| Extrait |
◆ ◆ ◆ ◆ ◆ ◆ ◆

Considérant que, d'après les principes universellement admis, un bâtiment de guerre belligérant a, en thèse générale et sans conditions particulières, le droit d'arrêter en pleine mer un navire de commerce neutre et de procéder à la visite pour s'assurer s'il observe les règles sur la neutralité, spécialement au point de vue de la contrebande;

Considérant, d'autre part, que la légitimité de tout acte dépassant les limites de la visite dépend de l'existence, soit d'un trafic de contrebande, soit de motifs suffisants pour y croire,

que, à cet égard, il faut s'en tenir aux motifs d'ordre juridique; Considérant que, dans l'espèce, le "Carthage" n'a pas été seulement arrêté et visité par l'Agordat," mais aussi amené à Cagliari, séquestré et retenu un certain temps, après lequel il a été relaxé par voie administrative;

Considérant que, le but poursuivi par les mesures prises contre le paquebot-poste français était d'empêcher le transport de l'aéroplane appartenant au sieur Duval, et embarqué sur le "Carthage" à l'adresse de ce même Duval, à Tunis;

que cet aéroplane était considéré par les autorités italiennes comme constituant de la contrebande de guerre, tant par sa nature que par sa destination qui, en réalité, aurait été pour les forces ottomanes en Tripolitaine;

Considérant, pour ce qui concerne la destination hostile de l'aéroplane, élément essentiel de la saisissabilité,

que les renseignements possédés par les autorités italiennes étaient d'une nature trop générale et avaient trop peu de connexité avec l'aéroplane dont il s'agit, pour constituer des motifs juridiques suffisants de croire à une destination hostile quelconque et, par conséquent, pour justifier la capture du navire qui transportait l'aéroplane;

que la dépêche de Marseille, relatant certains propos tenus par le mécanicien du sieur Duval, n'est parvenue aux autorités italiennes qu'après que le "Carthage" avait été arrêté et conduit à Cagliari et n'a pu, par suite, motiver ces mesures; que, d'ailleurs, elle n'aurait pu, dans tous les cas, fournir des motifs suffisants dans le sens de ce qui a été dit précédemment ;

Considérant que, ce résultat acquis, il n'importe pas au Tribunal de rechercher si l'aéroplane devait ou non par sa nature être compris dans les articles de la contrebande, soit relative, soit absolue, pas plus que d'examiner si la théorie du voyage continų serait ou non applicable dans l'espèce;

Considérant que, le Tribunal trouve également superflu d'examiner s'il y a eu, lors des mesures prises contre le "Carthage," des irrégularités de forme et si, en cas d'affirmative, ces irrégularités étaient de nature à vicier des mesures autrement légitimes;

Considérant que, les autorités italiennes n'ont demandé la remise du port postal que pour le faire parvenir à destination le plus tôt possible, que cette demande, qui paraît avoir été d'abord mal comprise par le capitaine du "Carthage," était conforme à la Convention du 18 octobre 1907 relative à certaines restrictions à l'exercice du droit de capture, qui, d'ailleurs, n'était pas ratifiée par les belligérants.

◆ ◆ ◆ ◆ ◆ ◆ ◆

| Extrait des données |

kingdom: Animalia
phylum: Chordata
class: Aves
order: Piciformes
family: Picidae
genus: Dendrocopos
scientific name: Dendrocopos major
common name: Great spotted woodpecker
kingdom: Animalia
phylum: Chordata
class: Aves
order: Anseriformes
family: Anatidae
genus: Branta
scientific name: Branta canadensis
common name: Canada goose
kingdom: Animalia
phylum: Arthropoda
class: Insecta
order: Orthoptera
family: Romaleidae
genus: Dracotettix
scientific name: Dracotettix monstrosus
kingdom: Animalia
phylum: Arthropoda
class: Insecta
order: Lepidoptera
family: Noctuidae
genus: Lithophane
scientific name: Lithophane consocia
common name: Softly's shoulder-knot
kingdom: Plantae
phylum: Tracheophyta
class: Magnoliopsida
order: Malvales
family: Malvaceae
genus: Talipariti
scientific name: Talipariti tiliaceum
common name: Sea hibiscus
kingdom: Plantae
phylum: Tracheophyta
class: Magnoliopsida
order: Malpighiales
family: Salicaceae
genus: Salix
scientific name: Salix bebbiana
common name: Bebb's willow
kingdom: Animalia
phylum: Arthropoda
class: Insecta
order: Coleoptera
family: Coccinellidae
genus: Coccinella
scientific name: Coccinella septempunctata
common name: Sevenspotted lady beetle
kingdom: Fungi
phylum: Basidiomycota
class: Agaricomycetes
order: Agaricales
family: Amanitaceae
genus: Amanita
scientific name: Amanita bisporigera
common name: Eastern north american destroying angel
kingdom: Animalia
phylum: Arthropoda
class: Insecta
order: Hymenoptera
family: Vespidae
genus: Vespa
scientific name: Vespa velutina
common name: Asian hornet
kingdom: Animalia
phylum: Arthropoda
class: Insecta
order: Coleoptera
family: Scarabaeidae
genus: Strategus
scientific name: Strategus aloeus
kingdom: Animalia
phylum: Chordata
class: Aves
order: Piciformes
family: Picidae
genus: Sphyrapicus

◆ ◆ ◆ ◆ ◆ ◆ ◆

| Tâches |
[A] Citez le passage de l'extrait sur l'affaire du « Carthage » qui va de « Considérant que, le Tribunal » à « par les belligérants. ».
[B] Résumez en deux phrases le paragraphe de l'extrait sur l'affaire du « Carthage » qui commence par « que la dépêche de Marseille ».

| Résultats |
[A]
Considérant que, le Tribunal trouve également superflu d'examiner s'il y a eu, lors des mesures prises contre le "Carthage," des irrégularités de forme et si, en cas d'affirmative, ces irrégularités étaient de nature à vicier des mesures autrement légitimes;

Considérant que, les autorités italiennes n'ont demandé la remise du port postal que pour le faire parvenir à destination le plus tôt possible, que cette demande, qui paraît avoir été d'abord mal comprise par le capitaine du "Carthage," était conforme à la Convention du 18 octobre 1907 relative à certaines restrictions à l'exercice du droit de capture, qui, d'ailleurs, n'était pas ratifiée par les belligérants.

[B] La dépêche de Marseille, qui rapportait des propos du mécanicien du sieur Duval, n'est parvenue aux autorités italiennes qu'après l'arrêt du « Carthage » et sa conduite à Cagliari, et n'a donc pas pu motiver ces mesures. Elle n'aurait de toute façon pas pu fournir des motifs suffisants.